I bought one board of northern ash that made three bodies. I messed up on all three as this was my own build - no training wheels with cabinet makers looking over my shoulder. All three were built at the same time but really the Jazzmaster was sold unfinished first, then the Vellacaster was presented second, although delivered after the Vickcaster was presented.



The Jazzmaster
I screwed up on the roundover on the heel. Yep, it's not supposed to be that round there. Plus no belly cut, no pickup routes, no forearm relief. Man I sucked. And it was heavy so I was happy to offload it to an Ebay buyer. It sold in October 2010 to Antony Renverseau in France for a whopping $41 + shipping. Antony, I hope you finished off well!


The Tele's (Vickcaster [L]; un-routed Vellacaster [R])



Vick-caster (aka the 001) (Apr-Oct 2010).
As mentioned in my earlier blog, this was for my drummer Jason Vick who I played with in Divided By Zero (Ghoulspoon) and Brodeeva. On this tele I rounded the upper horn, only to shatter the strap pin area with tear out. I moved the template back and reshaped the upper horn. Body is routed for one tele pickup and control plate. Pickup is a Duncan Hot Rails and wired with three way toggle for coil tap and phase, with volume and tone. Neck is Mighty Might and hardware is Grover tuners and an unknown bridge.
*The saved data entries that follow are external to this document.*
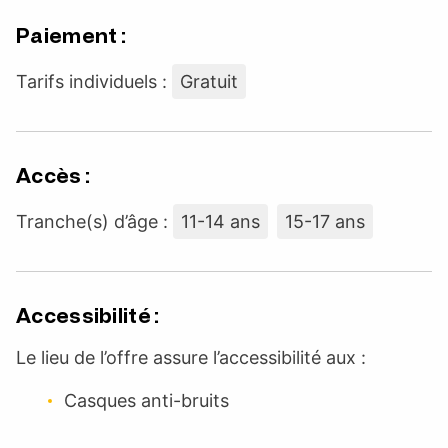
Paiement :
Tarifs individuels :
Gratuit
Accès :
Tranche(s) d’âge :
11-14 ans
15-17 ans
Accessibilité :
Le lieu de l’offre assure l’accessibilité aux :
Casques anti-bruits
Vellacaster (aka the 002) (Apr-Nov 2010)

As mentioned in my earlier blog, this was for my buddy Mike Vella. He was a fan of good guitars and rocking tones, and often dragged me out to concerts to see good bands like Wolfmother and Mike Ness. He was also my beer connoisseur buddy so I thought I'd return the favor with this gem. Mike's tele didn't suffer as bad of a fate as Jason's Esquire, but a sliver of wood was ripped off from the forearm area before the round over was added. The piece was glued back, sanded , and rounded over. Now it's hardly noticeable.
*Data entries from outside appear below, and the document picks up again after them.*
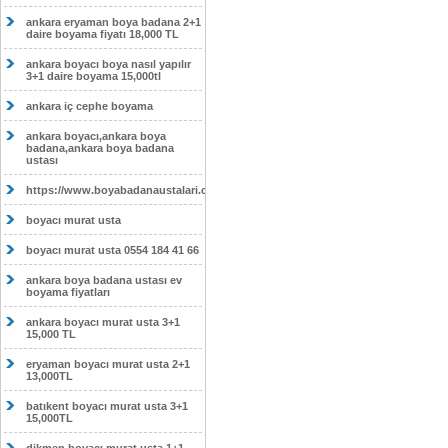
ankara eryaman boya badana 2+1
daire boyama fiyatı 18,000 TL
ankara boyacı boya nasıl yapılır
3+1 daire boyama 15,000tl
ankara iç cephe boyama
ankara boyacı,ankara boya
badana,ankara boya badana
ustası
https://www.boyabadanaustalari.com/
boyacı murat usta
boyacı murat usta 0554 184 41 66
ankara boya badana ustası ev
boyama fiyatları
ankara boyacı murat usta 3+1
15,000 TL
eryaman boyacı murat usta 2+1
13,000TL
batıkent boyacı murat usta 3+1
15,000TL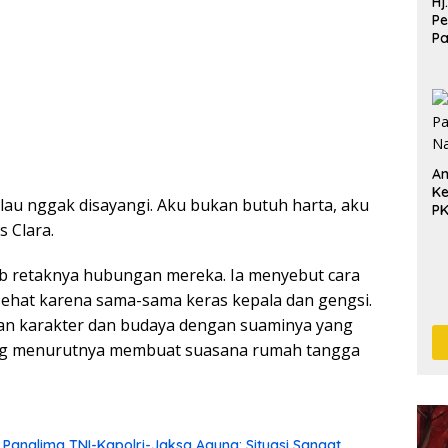
Hj
Pe
P
Pe
Pe
An
Ke
alau nggak disayangi. Aku bukan butuh harta, aku
P
s Clara.
b retaknya hubungan mereka. Ia menyebut cara
sehat karena sama-sama keras kepala dan gengsi.
aan karakter dan budaya dengan suaminya yang
 yang menurutnya membuat suasana rumah tangga
Panglima TNI-Kapolri-Jaksa Agung: Situasi Sangat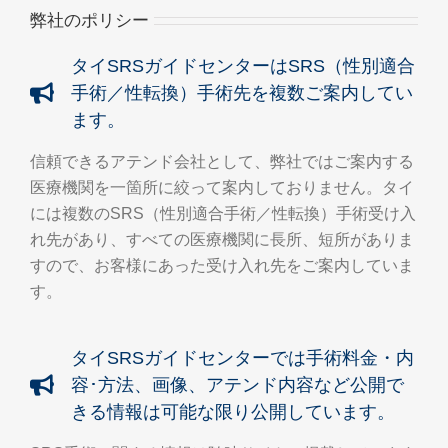
弊社のポリシー
タイSRSガイドセンターはSRS（性別適合
手術／性転換）手術先を複数ご案内してい
ます。
信頼できるアテンド会社として、弊社ではご案内する
医療機関を一箇所に絞って案内しておりません。タイ
には複数のSRS（性別適合手術／性転換）手術受け入
れ先があり、すべての医療機関に長所、短所がありま
すので、お客様にあった受け入れ先をご案内していま
す。
タイSRSガイドセンターでは手術料金・内
容･方法、画像、アテンド内容など公開で
きる情報は可能な限り公開しています。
In this photo you can see it in the background being glued up.


At the end of the day, after being lacquered and dialed in, it came out to be an awesome Tele. Pickup is a Duncan 59 Tele wired for coil tap and a Duncan Designed humcancelling P90, with three way toggle, volume, and tone. Neck is Mighty Might and hardware is Fender (tuners and bridge).
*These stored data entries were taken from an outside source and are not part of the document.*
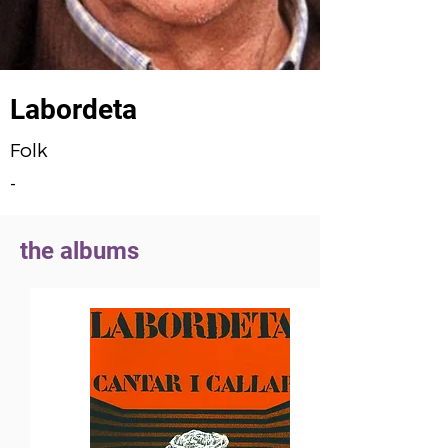
Labordeta
Folk
-
the albums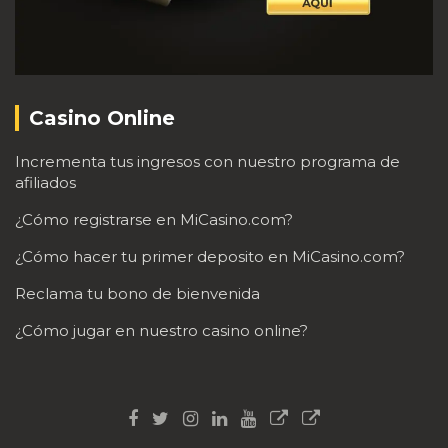
Casino Online
Incrementa tus ingresos con nuestro programa de
afiliados
¿Cómo registrarse en MiCasino.com?
¿Cómo hacer tu primer deposito en MiCasino.com?
Reclama tu bono de bienvenida
¿Cómo jugar en nuestro casino online?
Photo Courtesy of Mike Vella

#1. CCG Esquire(2006-2008?)

My number One. I never play it. It sits in a case under the bed. But it's my first, my last my everything. I'm kidding Barry White. This was the first Tele I built with Evan Smith and Phil Ebner at the CCG workshop. Crotch maple top with cocobolo and purple heart center top, over a thin walnut pinstripe veneer and alder core, backed by figured maple. Depending on how you look at the back figure, it can either look like a goat, or Homer Simpson. Neck is Mighty Might Strat neck - figured maple and rosewood; pickup is a Seymour Duncan P-Rails wired with Volume, Tone, 3-way toggle (Hum, Rail, P90); hardware is Wilkinson bridge (chopped) and Sperzel locking tuners with a Indian Rosewood control plate and Cocobolo knobs.